AVAILABLE DATA:
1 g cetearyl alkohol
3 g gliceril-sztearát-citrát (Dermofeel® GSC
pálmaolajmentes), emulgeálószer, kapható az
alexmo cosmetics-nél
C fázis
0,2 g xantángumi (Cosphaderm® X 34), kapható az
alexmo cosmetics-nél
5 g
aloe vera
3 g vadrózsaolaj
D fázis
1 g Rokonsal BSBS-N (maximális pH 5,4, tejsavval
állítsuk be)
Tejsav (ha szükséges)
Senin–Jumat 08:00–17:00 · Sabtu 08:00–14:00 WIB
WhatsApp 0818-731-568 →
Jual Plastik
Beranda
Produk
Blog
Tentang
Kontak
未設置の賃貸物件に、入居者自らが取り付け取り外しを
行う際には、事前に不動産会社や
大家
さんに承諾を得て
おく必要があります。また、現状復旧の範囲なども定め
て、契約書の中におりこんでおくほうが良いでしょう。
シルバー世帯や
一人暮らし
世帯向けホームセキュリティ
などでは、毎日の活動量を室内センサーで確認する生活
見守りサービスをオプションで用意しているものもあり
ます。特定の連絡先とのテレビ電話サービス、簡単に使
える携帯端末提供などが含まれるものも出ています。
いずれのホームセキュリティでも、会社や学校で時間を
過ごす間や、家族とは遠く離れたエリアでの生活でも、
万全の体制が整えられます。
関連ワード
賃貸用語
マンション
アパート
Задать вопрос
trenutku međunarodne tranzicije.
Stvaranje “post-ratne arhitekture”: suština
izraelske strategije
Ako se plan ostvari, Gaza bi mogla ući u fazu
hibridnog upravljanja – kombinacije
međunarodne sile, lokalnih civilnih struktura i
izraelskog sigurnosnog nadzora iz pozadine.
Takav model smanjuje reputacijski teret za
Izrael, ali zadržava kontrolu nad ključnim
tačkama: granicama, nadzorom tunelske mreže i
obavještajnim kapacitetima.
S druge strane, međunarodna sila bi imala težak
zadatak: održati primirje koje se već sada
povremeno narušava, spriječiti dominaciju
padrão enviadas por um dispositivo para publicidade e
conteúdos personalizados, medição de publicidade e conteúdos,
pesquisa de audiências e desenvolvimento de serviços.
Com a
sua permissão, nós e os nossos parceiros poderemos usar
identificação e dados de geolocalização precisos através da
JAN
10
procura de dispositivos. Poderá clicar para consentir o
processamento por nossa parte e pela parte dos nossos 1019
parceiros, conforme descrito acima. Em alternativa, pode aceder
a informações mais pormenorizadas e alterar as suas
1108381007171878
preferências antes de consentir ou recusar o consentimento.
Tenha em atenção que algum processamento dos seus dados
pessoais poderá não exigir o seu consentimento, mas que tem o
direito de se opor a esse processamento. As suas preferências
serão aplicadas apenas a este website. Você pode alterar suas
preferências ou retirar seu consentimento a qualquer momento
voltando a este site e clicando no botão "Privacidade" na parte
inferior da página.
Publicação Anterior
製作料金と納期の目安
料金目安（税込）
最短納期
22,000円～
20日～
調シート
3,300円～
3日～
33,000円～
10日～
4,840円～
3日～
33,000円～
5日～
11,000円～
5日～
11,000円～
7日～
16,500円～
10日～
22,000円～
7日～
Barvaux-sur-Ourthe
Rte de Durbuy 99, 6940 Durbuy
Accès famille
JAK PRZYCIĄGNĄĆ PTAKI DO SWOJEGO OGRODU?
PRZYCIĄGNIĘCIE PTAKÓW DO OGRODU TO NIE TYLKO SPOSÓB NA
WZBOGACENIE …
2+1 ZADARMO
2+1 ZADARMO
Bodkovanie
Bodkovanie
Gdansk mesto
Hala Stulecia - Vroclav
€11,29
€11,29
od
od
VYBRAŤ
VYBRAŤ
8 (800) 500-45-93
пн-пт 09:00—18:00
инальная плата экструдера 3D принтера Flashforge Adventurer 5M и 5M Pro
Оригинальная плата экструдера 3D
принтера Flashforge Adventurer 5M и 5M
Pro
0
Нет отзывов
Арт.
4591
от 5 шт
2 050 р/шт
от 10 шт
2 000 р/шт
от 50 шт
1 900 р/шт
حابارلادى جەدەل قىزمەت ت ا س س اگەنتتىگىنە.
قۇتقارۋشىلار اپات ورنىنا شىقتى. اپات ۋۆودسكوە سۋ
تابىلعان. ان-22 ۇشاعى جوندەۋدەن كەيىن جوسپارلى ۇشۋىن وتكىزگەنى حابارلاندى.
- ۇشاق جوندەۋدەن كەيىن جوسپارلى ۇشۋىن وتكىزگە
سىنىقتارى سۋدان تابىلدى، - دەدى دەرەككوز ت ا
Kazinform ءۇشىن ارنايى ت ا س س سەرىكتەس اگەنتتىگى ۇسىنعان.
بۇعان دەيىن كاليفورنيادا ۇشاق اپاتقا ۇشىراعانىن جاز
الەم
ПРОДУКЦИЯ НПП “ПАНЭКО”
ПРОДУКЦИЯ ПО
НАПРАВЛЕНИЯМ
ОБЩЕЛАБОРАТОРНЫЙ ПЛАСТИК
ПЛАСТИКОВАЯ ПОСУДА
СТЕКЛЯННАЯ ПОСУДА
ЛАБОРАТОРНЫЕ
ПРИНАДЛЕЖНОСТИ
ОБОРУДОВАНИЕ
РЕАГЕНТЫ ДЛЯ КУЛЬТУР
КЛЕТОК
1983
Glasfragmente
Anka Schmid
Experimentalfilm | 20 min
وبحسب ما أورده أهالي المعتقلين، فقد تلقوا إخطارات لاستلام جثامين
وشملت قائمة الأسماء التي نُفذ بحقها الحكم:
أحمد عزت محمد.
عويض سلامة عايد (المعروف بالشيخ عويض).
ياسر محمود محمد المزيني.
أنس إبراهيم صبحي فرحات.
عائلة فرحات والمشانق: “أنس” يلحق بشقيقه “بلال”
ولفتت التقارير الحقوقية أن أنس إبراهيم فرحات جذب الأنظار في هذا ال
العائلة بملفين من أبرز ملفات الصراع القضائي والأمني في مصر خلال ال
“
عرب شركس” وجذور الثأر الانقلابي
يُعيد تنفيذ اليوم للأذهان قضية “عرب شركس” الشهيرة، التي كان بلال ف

JOB: All of the material above is to be retyped word for word.

TASK RESPONSE:
1 g cetearyl alkohol
3 g gliceril-sztearát-citrát (Dermofeel® GSC
pálmaolajmentes), emulgeálószer, kapható az
alexmo cosmetics-nél
C fázis
0,2 g xantángumi (Cosphaderm® X 34), kapható az
alexmo cosmetics-nél
5 g
aloe vera
3 g vadrózsaolaj
D fázis
1 g Rokonsal BSBS-N (maximális pH 5,4, tejsavval
állítsuk be)
Tejsav (ha szükséges)
Senin–Jumat 08:00–17:00 · Sabtu 08:00–14:00 WIB
WhatsApp 0818-731-568 →
Jual Plastik
Beranda
Produk
Blog
Tentang
Kontak
未設置の賃貸物件に、入居者自らが取り付け取り外しを
行う際には、事前に不動産会社や
大家
さんに承諾を得て
おく必要があります。また、現状復旧の範囲なども定め
て、契約書の中におりこんでおくほうが良いでしょう。
シルバー世帯や
一人暮らし
世帯向けホームセキュリティ
などでは、毎日の活動量を室内センサーで確認する生活
見守りサービスをオプションで用意しているものもあり
ます。特定の連絡先とのテレビ電話サービス、簡単に使
える携帯端末提供などが含まれるものも出ています。
いずれのホームセキュリティでも、会社や学校で時間を
過ごす間や、家族とは遠く離れたエリアでの生活でも、
万全の体制が整えられます。
関連ワード
賃貸用語
マンション
アパート
Задать вопрос
trenutku međunarodne tranzicije.
Stvaranje “post-ratne arhitekture”: suština
izraelske strategije
Ako se plan ostvari, Gaza bi mogla ući u fazu
hibridnog upravljanja – kombinacije
međunarodne sile, lokalnih civilnih struktura i
izraelskog sigurnosnog nadzora iz pozadine.
Takav model smanjuje reputacijski teret za
Izrael, ali zadržava kontrolu nad ključnim
tačkama: granicama, nadzorom tunelske mreže i
obavještajnim kapacitetima.
S druge strane, međunarodna sila bi imala težak
zadatak: održati primirje koje se već sada
povremeno narušava, spriječiti dominaciju
padrão enviadas por um dispositivo para publicidade e
conteúdos personalizados, medição de publicidade e conteúdos,
pesquisa de audiências e desenvolvimento de serviços.
Com a
sua permissão, nós e os nossos parceiros poderemos usar
identificação e dados de geolocalização precisos através da
JAN
10
procura de dispositivos. Poderá clicar para consentir o
processamento por nossa parte e pela parte dos nossos 1019
parceiros, conforme descrito acima. Em alternativa, pode aceder
a informações mais pormenorizadas e alterar as suas
1108381007171878
preferências antes de consentir ou recusar o consentimento.
Tenha em atenção que algum processamento dos seus dados
pessoais poderá não exigir o seu consentimento, mas que tem o
direito de se opor a esse processamento. As suas preferências
serão aplicadas apenas a este website. Você pode alterar suas
preferências ou retirar seu consentimento a qualquer momento
voltando a este site e clicando no botão "Privacidade" na parte
inferior da página.
Publicação Anterior
製作料金と納期の目安
料金目安（税込）
最短納期
22,000円～
20日～
調シート
3,300円～
3日～
33,000円～
10日～
4,840円～
3日～
33,000円～
5日～
11,000円～
5日～
11,000円～
7日～
16,500円～
10日～
22,000円～
7日～
Barvaux-sur-Ourthe
Rte de Durbuy 99, 6940 Durbuy
Accès famille
JAK PRZYCIĄGNĄĆ PTAKI DO SWOJEGO OGRODU?
PRZYCIĄGNIĘCIE PTAKÓW DO OGRODU TO NIE TYLKO SPOSÓB NA
WZBOGACENIE …
2+1 ZADARMO
2+1 ZADARMO
Bodkovanie
Bodkovanie
Gdansk mesto
Hala Stulecia - Vroclav
€11,29
€11,29
od
od
VYBRAŤ
VYBRAŤ
8 (800) 500-45-93
пн-пт 09:00—18:00
инальная плата экструдера 3D принтера Flashforge Adventurer 5M и 5M Pro
Оригинальная плата экструдера 3D
принтера Flashforge Adventurer 5M и 5M
Pro
0
Нет отзывов
Арт.
4591
от 5 шт
2 050 р/шт
от 10 шт
2 000 р/шт
от 50 шт
1 900 р/шт
حابارلادى جەدەل قىزمەت ت ا س س اگەنتتىگىنە.
قۇتقارۋشىلار اپات ورنىنا شىقتى. اپات ۋۆودسكوە سۋ
تابىلعان. ان-22 ۇشاعى جوندەۋدەن كەيىن جوسپارلى ۇشۋىن وتكىزگەنى حابارلاندى.
- ۇشاق جوندەۋدەن كەيىن جوسپارلى ۇشۋىن وتكىزگە
سىنىقتارى سۋدان تابىلدى، - دەدى دەرەككوز ت ا
Kazinform ءۇشىن ارنايى ت ا س س سەرىكتەس اگەنتتىگى ۇسىنعان.
بۇعان دەيىن كاليفورنيادا ۇشاق اپاتقا ۇشىراعانىن جاز
الەم
ПРОДУКЦИЯ НПП “ПАНЭКО”
ПРОДУКЦИЯ ПО
НАПРАВЛЕНИЯМ
ОБЩЕЛАБОРАТОРНЫЙ ПЛАСТИК
ПЛАСТИКОВАЯ ПОСУДА
СТЕКЛЯННАЯ ПОСУДА
ЛАБОРАТОРНЫЕ
ПРИНАДЛЕЖНОСТИ
ОБОРУДОВАНИЕ
РЕАГЕНТЫ ДЛЯ КУЛЬТУР
КЛЕТОК
1983
Glasfragmente
Anka Schmid
Experimentalfilm | 20 min
وبحسب ما أورده أهالي المعتقلين، فقد تلقوا إخطارات لاستلام جثامين
وشملت قائمة الأسماء التي نُفذ بحقها الحكم:
أحمد عزت محمد.
عويض سلامة عايد (المعروف بالشيخ عويض).
ياسر محمود محمد المزيني.
أنس إبراهيم صبحي فرحات.
عائلة فرحات والمشانق: “أنس” يلحق بشقيقه “بلال”
ولفتت التقارير الحقوقية أن أنس إبراهيم فرحات جذب الأنظار في هذا ال
العائلة بملفين من أبرز ملفات الصراع القضائي والأمني في مصر خلال ال
“
عرب شركس” وجذور الثأر الانقلابي
يُعيد تنفيذ اليوم للأذهان قضية “عرب شركس” الشهيرة، التي كان بلال ف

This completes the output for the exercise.